The pattern of deposition of $\mathrm{A}\beta$ in CAA suggests that PVS are routes for the drainage of solutes and ISF drainage from the brain. Ultrastructural and immunocytochemical studies have shown that $\mathrm{A}\beta$ is deposited in the basement membranes that surround capillaries and the smooth muscle cells in artery walls (Yamaguchi et al., 1992, Wisniewski and Wegiel, 1994, Weller et al., 1998, Preston et al., 2003). These observations suggest that the vascular basement membranes are the conduit for the perivascular drainage of $\mathrm{A}\beta$ (Weller and Nicoll, 2003). Furthermore, as the extracellular spaces of the brain are only in direct contact with the basement membrane around capillaries, it seems likely that $\mathrm{A}\beta$ enters the drainage pathway at the level of the capillary and then drains along the walls of arteries out of the brain (Preston et al., 2003). In artery walls, there are multiple layers of basement membrane between the smooth muscle cells of the media but none is in direct contact with the extracellular space of the surrounding brain. Furthermore, cortical arteries are surrounded by a layer of pia mater and the glia limitans that separate the artery wall from the extracellular spaces of the brain (Zhang et al., 1990, Preston et al., 2003); see Fig. 1.

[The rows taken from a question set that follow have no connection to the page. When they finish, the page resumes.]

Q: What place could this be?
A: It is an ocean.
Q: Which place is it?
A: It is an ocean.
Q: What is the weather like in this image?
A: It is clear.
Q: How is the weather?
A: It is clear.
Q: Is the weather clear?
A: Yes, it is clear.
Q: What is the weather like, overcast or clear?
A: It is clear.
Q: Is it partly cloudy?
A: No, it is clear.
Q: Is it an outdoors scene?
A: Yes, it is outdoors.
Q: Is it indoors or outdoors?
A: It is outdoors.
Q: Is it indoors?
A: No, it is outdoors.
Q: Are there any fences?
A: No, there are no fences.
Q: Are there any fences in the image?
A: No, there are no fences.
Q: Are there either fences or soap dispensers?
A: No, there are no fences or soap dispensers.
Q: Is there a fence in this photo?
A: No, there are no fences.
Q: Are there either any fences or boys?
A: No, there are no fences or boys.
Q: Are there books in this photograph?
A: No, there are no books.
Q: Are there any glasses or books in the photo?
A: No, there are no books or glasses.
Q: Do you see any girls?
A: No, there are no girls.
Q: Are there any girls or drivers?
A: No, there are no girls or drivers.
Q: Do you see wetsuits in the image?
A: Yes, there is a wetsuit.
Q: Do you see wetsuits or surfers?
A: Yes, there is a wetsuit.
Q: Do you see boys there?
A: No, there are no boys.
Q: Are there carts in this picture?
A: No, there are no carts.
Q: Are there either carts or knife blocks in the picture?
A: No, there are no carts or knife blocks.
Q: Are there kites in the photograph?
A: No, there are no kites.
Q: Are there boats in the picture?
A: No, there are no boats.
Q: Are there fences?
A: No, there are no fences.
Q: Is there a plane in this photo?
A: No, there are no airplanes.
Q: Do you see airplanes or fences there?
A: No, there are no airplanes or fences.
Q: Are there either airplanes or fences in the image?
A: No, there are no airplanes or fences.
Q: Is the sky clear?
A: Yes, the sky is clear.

The PVS in the walls of cerebral capillaries consists of one layer, the basement membrane, some 150 nm in thickness; and cerebral arteries have multiple layers of basement membrane between smooth muscle cells of the media. From the patterns of deposition of tracers in experimental animal arteries (Carare-Nnadi et al., 2005) and of $\mathrm{A}\beta$ in human arteries (Preston et al., 2003, Wisniewski et al., 1997) it appears that the basement membrane could be a major conduit for the drainage of ISF and $\mathrm{A}\beta$ from the brain. The aim of this paper is to examine the mechanisms that might facilitate the transport of ISF and solutes within the PVS of capillaries and arteries in the brain. Firstly, fluid transport within the PVS is considered, as determined by local pressure differences and fluid flow inside the arterial system. Secondly, conditions under which solutes may be transported along the PVS as a result of global pressure differences are reviewed. Thirdly, a model of pulse driven flow of ISF and solutes along the PVS is proposed. The results for a number of different possibilities are presented and their implications for the pathogenesis, treatment and prevention of AD are considered in the discussion.